La NASA annonce que SpaceX est le premier partenaire que l'agence américaine retient pour acheminer du ravitaillement vers la future station spatiale lunaire. D'autres suivront. Un nouveau vaisseau cargo sera mobilisé pour franchir une telle distance.

On connait désormais le nom du premier partenaire de la NASA qui sera missionné pour faire la navette entre la Terre et la future station spatiale lunaire LOP-G (Lunar Orbital Platform-Gateway). Il s’agit de SpaceX. C’est ce qu’a annoncé le 27 mars l’agence spatiale américaine, lors d’un point d’étape sur le programme Artemis, qui ambitionne de ramener des Américains sur la Lune lors de la décennie qui vient.

Pour SpaceX, c’est une excellente nouvelle au regard de l’ampleur du projet. Au total, la NASA mobilise une enveloppe de 7 milliards de dollars pour le ravitaillement de LOP-G, Des contrats sur lesquels d’autres fournisseurs, outre SpaceX, pourront se manifester. Ce montant permet à la NASA de commander des missions de réapprovisionnement pendant 12 ans et d’exiger leur exécution pendant 15 ans.

De fait, cette annonce révèle aussi le poids de cette entreprise dans les activités spatiales américaines : hormis ce contrat (Gateway Logistics Services), SpaceX contribue déjà à la mise en orbite de satellites, y compris pour la NASA et la défense américaine, participe à l’envoi de vivres et de matériel au profit des équipages de la Station spatiale internationale (ISS) et va même commencer à transporter des astronautes.

Vue d’artiste du Lunar Gateway. // Source : NASA

Dragon XL, un nouveau vaisseau cargo plus gros

Mais pour satisfaire les besoins de la NASA, SpaceX ne pourra compter sur Dragon, son cargo spatial conçu pour les ravitaillements.

Il en faudra un nouveau ou, plus exactement, un plus gros.
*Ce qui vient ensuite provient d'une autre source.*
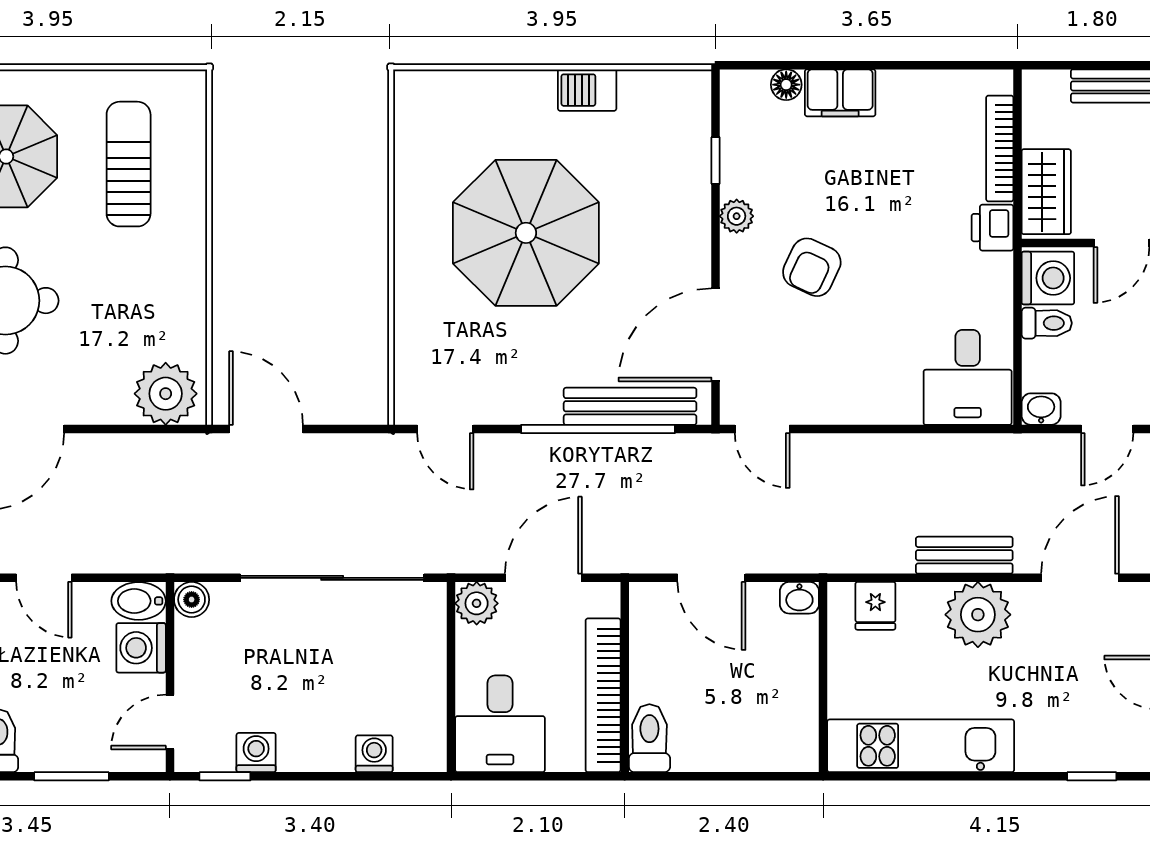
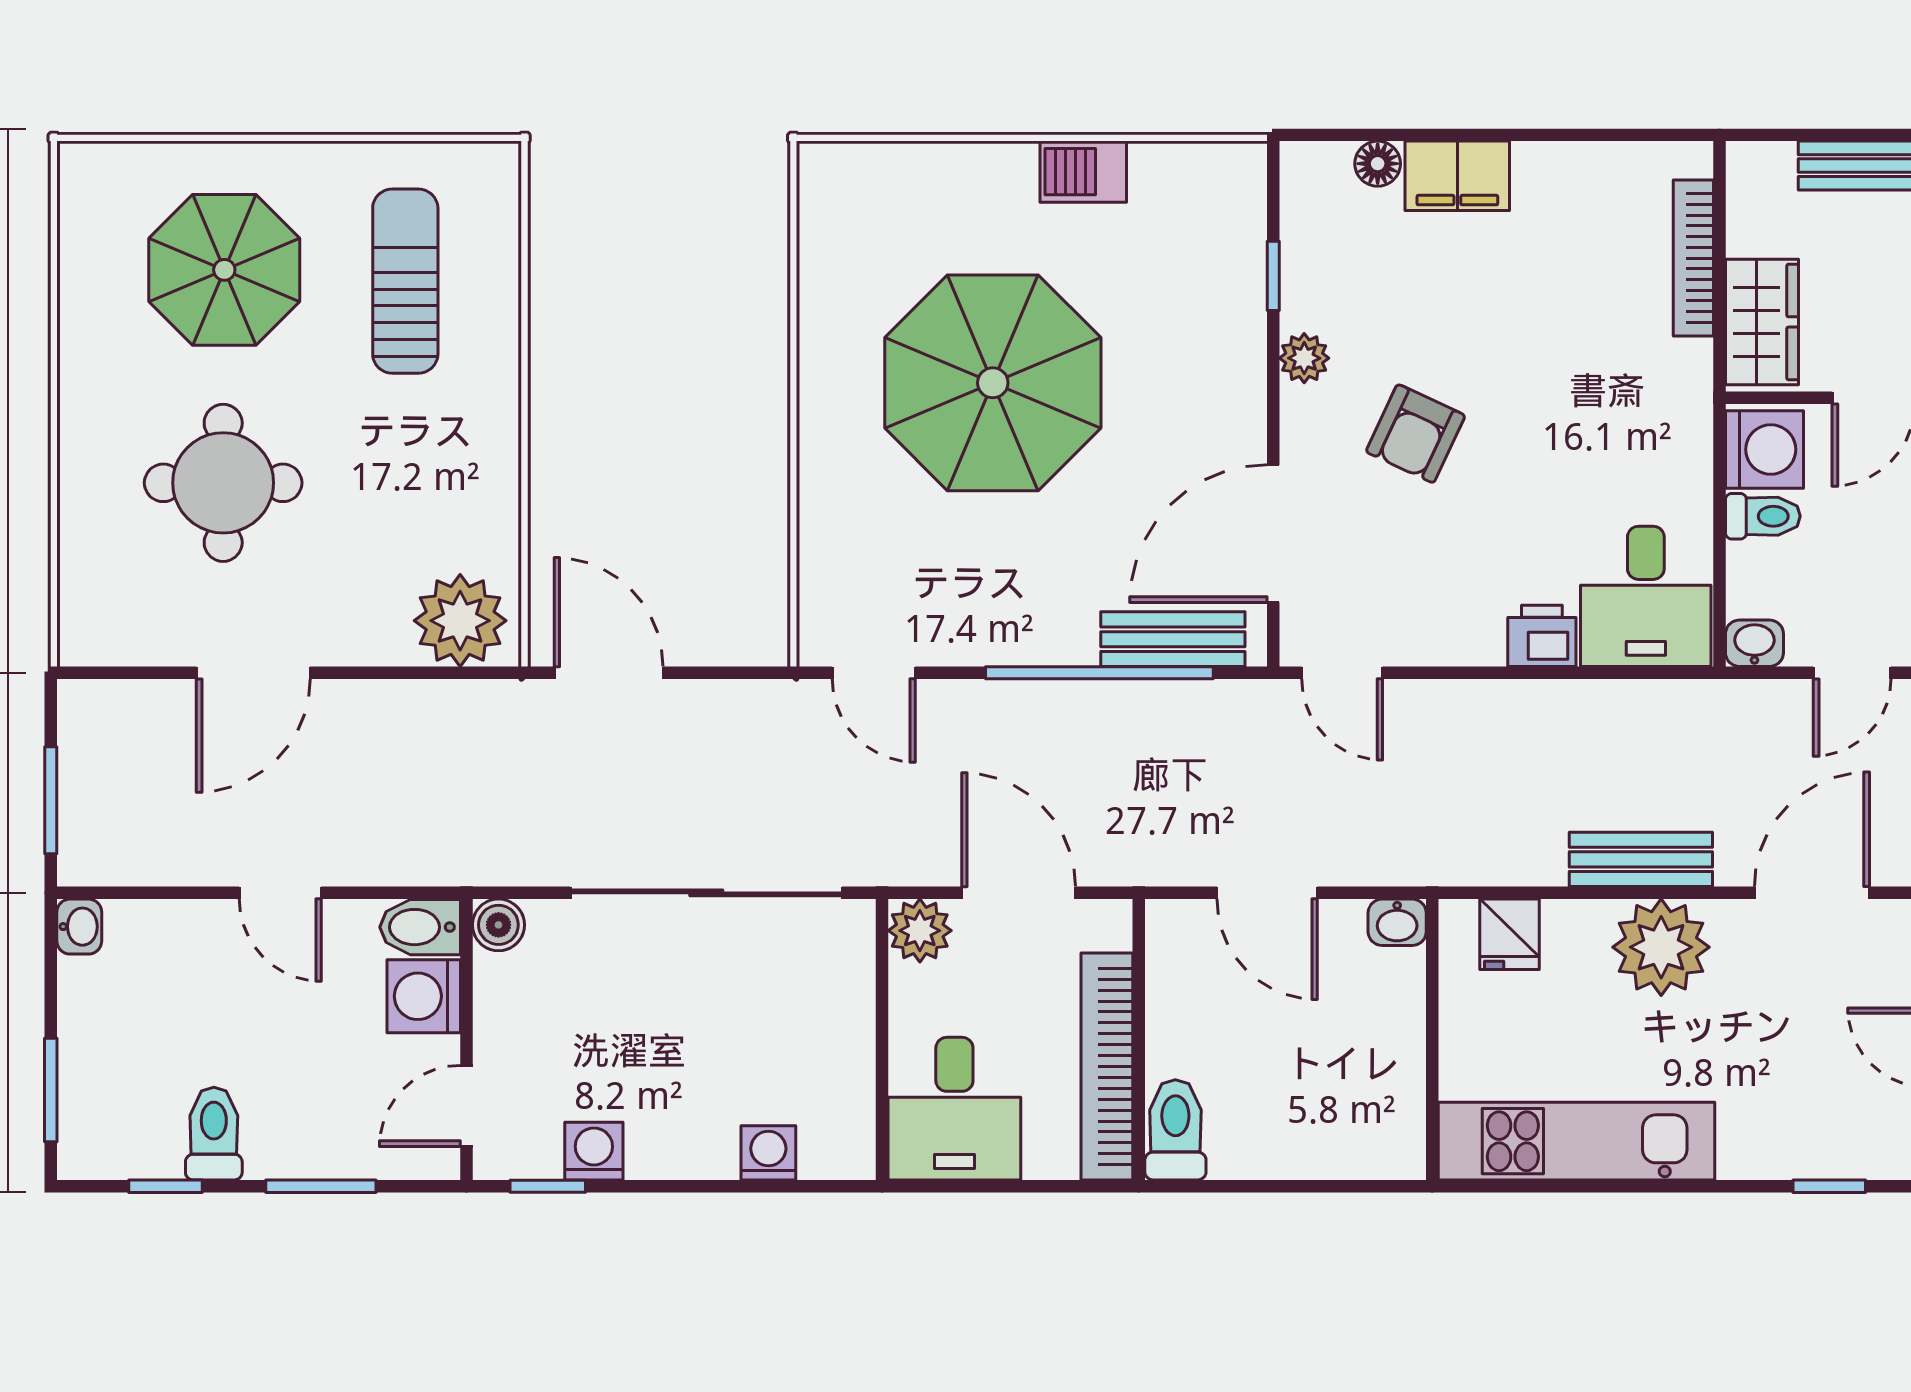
printer: (992, 228) -> (1542, 636), moved, turned 90
bench: (630, 406) -> (1173, 639), width x0.73
door: (543, 578) -> (1019, 893), hinge flipped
Cela se reflète justement dans son nom : le Dragon XL. Il pourra emporter plus de 5 tonnes de charge utile jusqu’en orbite lunaire, indique SpaceX, c’est-à-dire à 384 400 km de distance. En comparaison, le Dragon classique peut transporter 6 tonnes de charge utile, mais jusqu’à l’ISS, qui n’est éloignée  que de… 400 km.

Pour envoyer ce Dragon XL dans l’espace, ce n’est pas une fusée Falcon 9 qui est prévue sur le pas de tir, mais le lanceur lourd Falcon Heavy — et, peut-être à plus long terme, le Starship. En principe, SpaceX doit rationaliser ses engins pour n’en utiliser qu’un seul, mais le Starship est encore au stade du développement. Quant au Falcon Heavy, son emploi est pour l’heure assez limité.

Le Dragon XL manœuvrera jusqu’à LOP-G pour s’y amarrer sans intervention humaine. Le vaisseau cargo offrira un espace de plus aux astronautes, notamment en accueillant les déchets à évacuer. Et transport d’équipage ? on n’en est pas encore là : mais tout comme SpaceX a d’abord commencé à ravitailler l’ISS avant de passer à l’étape d’après, il faudra sans doute que le groupe assure l’approvisionnement de LOP-G avant d’envisager la suite.